Monday, May 1, 2017

Connecting 2 or more Beyer M55 microphones


At your own risk.


2 equal resistors in series make a resultant resistor of double resistance.


2 equal resistors in parallel make a resultant resistor of half resistance.


The same applies to loads like loudspeakers and to generators like microphones!!!


A Beyer M55 (500Ω) was connected by accident in series with an AKG M 201 -100 (800Ω unbalanced). The sound of both mics was superb. Many microphones can be used for just one voice making effectively a mic of very large diaphragm with the transient responce of a small diaphragm. Same idea as on Pleiades speakers. This may be called the Pleiades microphone. Of coerce many instruments can be recorded, one with its mic, mics, without the need of an adding (mixing) console. No power consumption, economy, and possibly the simplest signal path.


Setup:


M55 in series with M201 - Canford stepup input transformer - Pleiades V4, Vb=3.4V - Realistic disco mixer mono mic input - Sennheiser HD580


Then 2 Beyer M55 were connected in series one of them was unbalanced.


The sound was superb and of course one can sing in front of both mics for double voltage output. Does this mean 4x power?, as the input impedance of a preamplifier is usually high. This means the voltage will be doubled with no voltage drop. And from basic physics P=V*V/R where P is power, V is voltage and R can be considered further to be the load at the output of the preamplifier. Double voltage at same feeding preamp load impedance is 4x of power.


2 microphones can be connected as follows. They do not nessasarily need to be balanced but on the following balanced microphones are assumed.


Each mic has its XLR out. Pin 2 of course is live and pin 3 is return.


On the above example alligator short cables were connected from pin 2 of one mic to pin 3 of the other mic. The pins 2 and 3 left out is the new resultant output.


4 Beyer M55 or other microphones can be connected in series parallel combination to get back to, an impedance that is same as of a single mic. But this mic has now 4 feeds.

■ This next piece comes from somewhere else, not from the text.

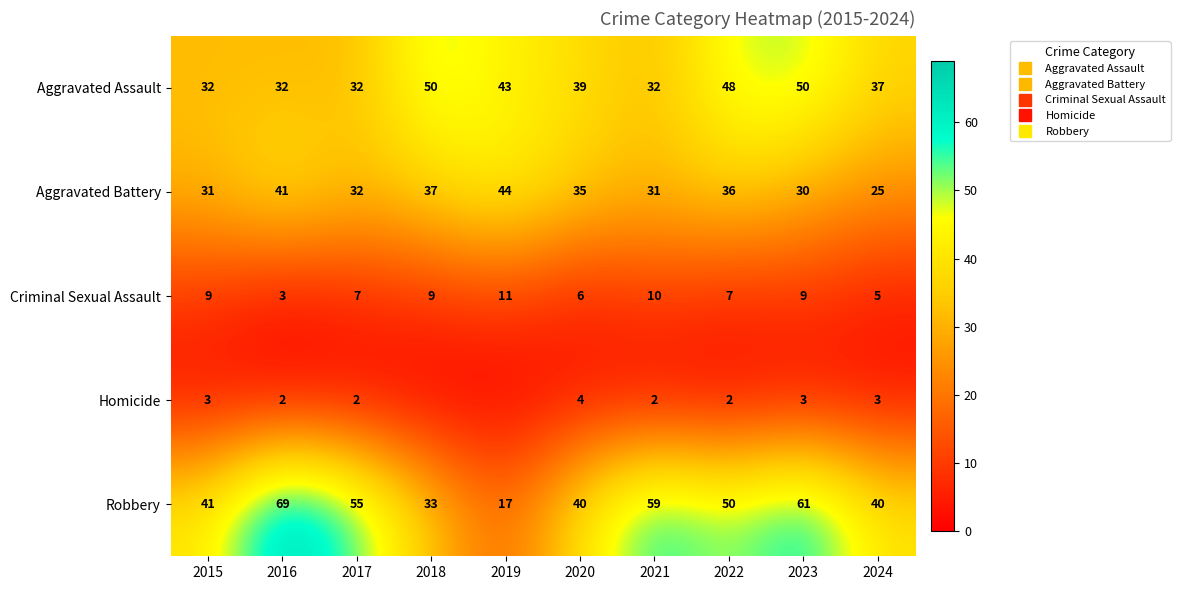

List the series in order of their peak value, lowest first.

Homicide, Criminal Sexual Assault, Aggravated Battery, Aggravated Assault, Robbery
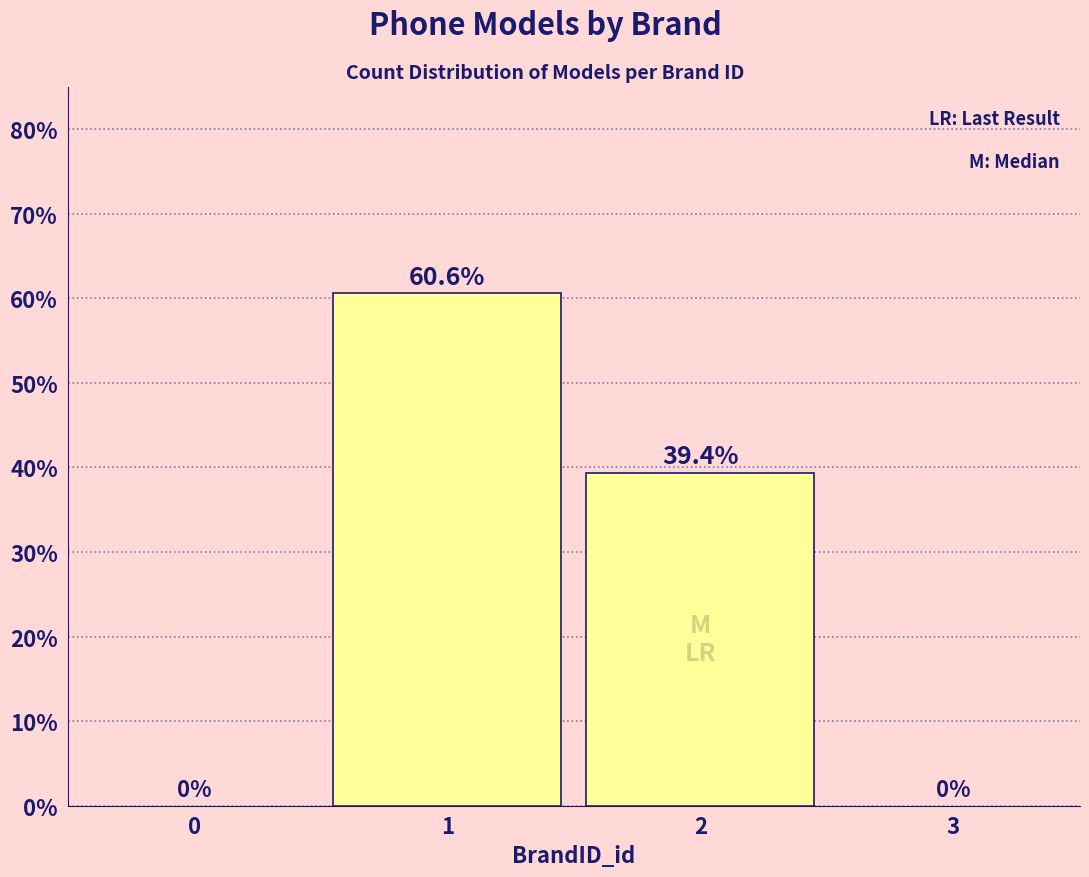

Are the bars horizontal?

No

Assuming each mic is 500Ω. Two mics make a 1KΩ combination. The other 2 a 1ΚΩ combination. And the 2 combinations connected in parallel takes us back to 500Ω.


Same reasoning applies to 200Ω microphones or microphones of any impedance.


Any combination is possible.


If one needs less sensitive and at the same time some more sensitive mics... Then one can find that the 200Ω mics would sound less than if they were 600 Ω. So any impedance combinations desired can be connected together.


Many microphones can be connected in series to give a very large voltage output that can then feed if needed the grid of an electron tube or gate of a JFET just as is done inside a Neumann U47, preamplifier using a VF14 underheated tube.


How would a full orchestra sound recorded this way?


Is this the simplest possible signal path to record many instruments with each mic close to the instrument?


Each musician would not need to play loud so the sound should be superb.


Each mic can be hang from ceiling or from trees if outdoor acoustics with full absorption is needed.